À l’heure où les produits « longue conservation » sont de plus en plus prisés, les clients ne soupçonnent pas l’existence de substances dangereuses dans les emballages hermétiques et dans les aliments avec lesquels ils sont en contact. C’est le cas du Bisphénol A, que l’on trouve dans les contenants en plastique rigide et qui peut provoquer des maladies cardiaques ou affaiblir le système immunitaire. Même risque avec les phtalates utilisés pour plastifier les matériaux servant au conditionnement. Agissant comme des hormones, ils peuvent entraîner la stérilité chez les hommes. Nombre de produits figurent sur la liste des substances interdites par l’Union européenne mais comme celle-ci importe massivement des produits venus d’Asie, où les réglementations ne sont guère restrictives…

C’est Eric Allodi d’Integral Vision chargé de promouvoir le concept « Cradle to Cradle » en france qui m’en a informé par e-mail. et qui me dit :

« Ce reportage mettra en évidence la toxicité des « micro-déchets » et proposera des solutions par l’éco-conception. Il présentera, notamment, comment l’approche Cradle to Cradle peut répondre à cette problématique. »

Cradle to Cradle, de la théorie à la pratique et à la certification :
Le concept Cradle to Cradle permet de faire émerger sur le marché des produits certifiés, innovants et performants sur les plans économique, écologique et social. Il s’agit de produits dépourvus de toute substances toxiques et éco-conçus pour être quasi-indéfiniment recyclés à travers des circuits fermés biologiques (ex : tissus compostables, cosmétiques biodégradables) ou techniques (ex : moquettes dépolymérisables ou semelles thermo-recyclables). En fin de vie, chaque objet réintègre son circuit d’origine pour une renaissance prochaine sans perte de qualité ni gaspillage des nutriments qui ont servi à le constituer. L’entreprise peut ainsi se développer sans nuire à l’environnement… et à sa rentabilité puisque désormais ses « déchets » ont de la valeur.

Je regrette simplement que le ticket d’entrée pour obtenir cette certification soit si élevé et du coup pénalise les artisans de l’éco-conception au bénéfice de grosses sociétés.

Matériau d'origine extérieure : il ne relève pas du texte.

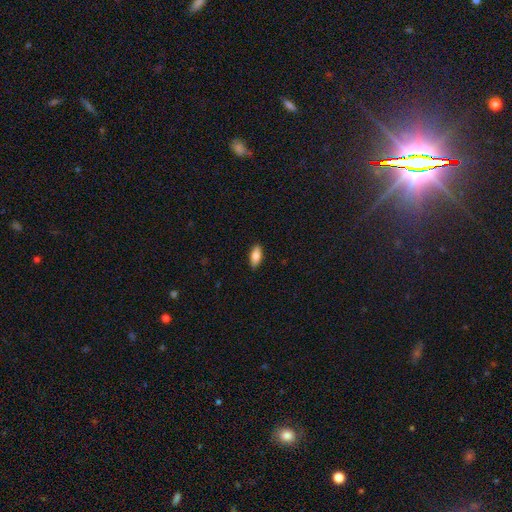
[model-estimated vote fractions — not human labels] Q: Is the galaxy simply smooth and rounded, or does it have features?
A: smooth — 83%.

(L’emballage qui tue, ARTE émission du mardi, 27 juillet 2010 à 21:20 / Réalisateur: Inge Altemeier, Reinhard Hornung)

5 réponses
  1. Nkong Ahmed
    Nkong Ahmed dit :

    je suis cameroun, je fabrique du savon, ou je me suis lance dans la fabric de savon art.
    j’ai compose un bon savon eclaicissant et luttant contre tout probleme de peau, a base de deux ecorses traditionnelles, apres des essai des gens en demande.
    j’avais deux problemes donc vous venez franck de solusionner un, c’est l’achat de petites lettres à frapper le bois ou le métal.
    comment emballer mon savon, car j’ai pas de moyen financier pour le fais d’ailleur les imprimerie coute tres chers chez nous.
    Merci d’avance pour votre réponse, cordialement, Amedy

    Répondre
    • Franck
      Franck dit :

      Je n’ais pas de réponse immédiate, mais je vais y réfléchir. En tout cas le mieux pour vous serais de trouver des matériaux à recycler comme du papier glacé de magazine. ça ne coute rien et ça peut donner un coté « fun » à vos emballages.
      Bon courage Ahmed.

  2. Gisele Moulard
    Gisele Moulard dit :

    Il y a deux ans que je me suis mise à la SAF, et j’en ai fait mon travail en montant une micro-entreprise dans une ville ou il n’y a pas de travail. C’est justement grâce aux informations inquiètantes qui circulent que je me suis auto-formée car je n’ai pas trouvé de centre de formation qui soit abordable pour moi. L’emballage de mes savons restent un point épineux car je n’ai pas encore les moyens de m acheter des tampons pour frapper le dessous de mes savons avec les mentions La fée bio – nom du savon – X gr – N° de lot . Mais le souci c’est que j ai 120 sortes de savons, cela fait beaucoup de tampons… Auriez-vous une solution ecolo et économique à me proposer ? Merci d’avance pour votre réponse, cordialement, gisele

    Répondre
    • Franck
      Franck dit :

      Il existe une solution assez économique, c’est l’achat de petites lettres à frapper le bois ou le métal (on en trouve dans beaucoup de magasin de bricolage, faut demander des lettres à frapper) que l’on fixent ensemble pour tamponner les savons.